The Sahai group’s research focuses primarily on the potential role of mineral surfaces in the evolution of cell surfaces. One major thrust of our research is to examine phospholipid vesicles and bilayers as models of protocell membranes and primitive cell surfaces, interacting with mineral oxide surfaces. Our goal is to order to determine if surface chemical properties of minerals, including surface charge and van der Waals forces, may have influenced the early evolution of the earliest cell surfaces. In a a second study, we are targeting mineral-cell surface interactions at a point in time after bacterial cells with complex cell surfaces, including the energetically expensive process of extra-cellular polymeric substances (EPS) production for biofilm formation. Using biofilm-producing bacterial strains and their isogenic knock-out mutants with defective biofilm producing ability, we are examining the hypothesis that the toxicity of specific mineral nanoparticles may have contributed to the evolution of EPS, and identifying the specific mechanisms for the toxicity of different minerals. We are also examining the potential role of mineral surfaces in pre-biotic chemistry, in order to determine if chiral selection of amino-acids, as seen in carbonaceous condritic meteorites, may have been promoted by adsorption at mineral surfaces.

Relevant Publications

1. Xu J., Hickey, W. J., and Sahai N. (2012) Evolution of bacterial biofilms as armor against mineral toxicity. In review Astrobiology.
2. Oleson T.A., Sahai N., Wesolowski D. J., Dura J. A., Majkrzak C. F., and Giuffre A. J. (2012) Neutron reflectvity study of phosphatidylcholine bilayers on sapphire (110). Accepted for publication, J. Colloid. Interf.
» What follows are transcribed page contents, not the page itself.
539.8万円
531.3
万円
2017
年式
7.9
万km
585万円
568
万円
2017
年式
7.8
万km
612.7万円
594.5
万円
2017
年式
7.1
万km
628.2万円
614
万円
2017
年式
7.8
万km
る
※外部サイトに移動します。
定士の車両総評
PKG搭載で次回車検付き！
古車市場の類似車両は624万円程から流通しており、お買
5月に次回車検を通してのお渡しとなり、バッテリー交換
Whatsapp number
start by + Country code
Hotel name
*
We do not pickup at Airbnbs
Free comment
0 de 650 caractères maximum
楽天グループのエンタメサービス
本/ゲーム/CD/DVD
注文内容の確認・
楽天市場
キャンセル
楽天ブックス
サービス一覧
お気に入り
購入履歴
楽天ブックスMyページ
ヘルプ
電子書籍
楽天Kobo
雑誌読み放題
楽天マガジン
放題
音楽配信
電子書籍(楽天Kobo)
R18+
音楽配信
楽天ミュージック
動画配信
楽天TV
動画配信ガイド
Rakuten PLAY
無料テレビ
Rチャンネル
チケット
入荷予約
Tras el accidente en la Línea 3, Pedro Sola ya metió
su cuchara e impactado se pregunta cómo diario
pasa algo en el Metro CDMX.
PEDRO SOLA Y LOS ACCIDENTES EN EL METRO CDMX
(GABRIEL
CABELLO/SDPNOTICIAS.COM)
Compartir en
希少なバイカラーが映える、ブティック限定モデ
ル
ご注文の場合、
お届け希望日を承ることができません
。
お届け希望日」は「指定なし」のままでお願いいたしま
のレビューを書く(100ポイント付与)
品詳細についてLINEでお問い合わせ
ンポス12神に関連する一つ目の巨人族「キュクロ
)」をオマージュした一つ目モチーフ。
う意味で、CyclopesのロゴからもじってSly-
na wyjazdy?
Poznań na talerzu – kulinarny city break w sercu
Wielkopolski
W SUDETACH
Sci.
3. Oleson T.A. and Sahai N. (2010) Interaction energies between oxide surfaces and multiple phosphatidylcholine bilayers from extended DLVO-theory. J. Colloid. Interf. Sci. 352, 316-326.
4. Oleson T. A., Sahai N. and Pedersen J. A. (2010) Electrostatic effects on deposition of multiple phospholpid bilayers at oxide surfaces. J. Colloid. Interf. Sci. 352, 327-336.
5. Xu J., Stevens M. J., Oleson T. A., Last J. A. and Sahai N. (2009) Role of oxide surface chemistry and phospholipid phase on adsorption and self-assembly: Isotherms and Atomic Force Microscopy. J. Phys. Chem. C 113, 2187-2196. Special issue on Physical Chemistry of Environmental Interfaces. INVITED.
6. Oleson T. A. and Sahai N. (2008) Oxide-dependent adsorption and self-assembly of dipalymitoylphosphatidylcholine, a cell-membrane phospholipid: Bulk Adsorption Isotherms. Langmuir 24, 4865-4873.
7. Sahai N. (2002a) Biomembrane phospholipid-oxide surface interactions: crystal chemical and thermodynamic basis. J. Colloid. Interface Sci. 252, 309-319.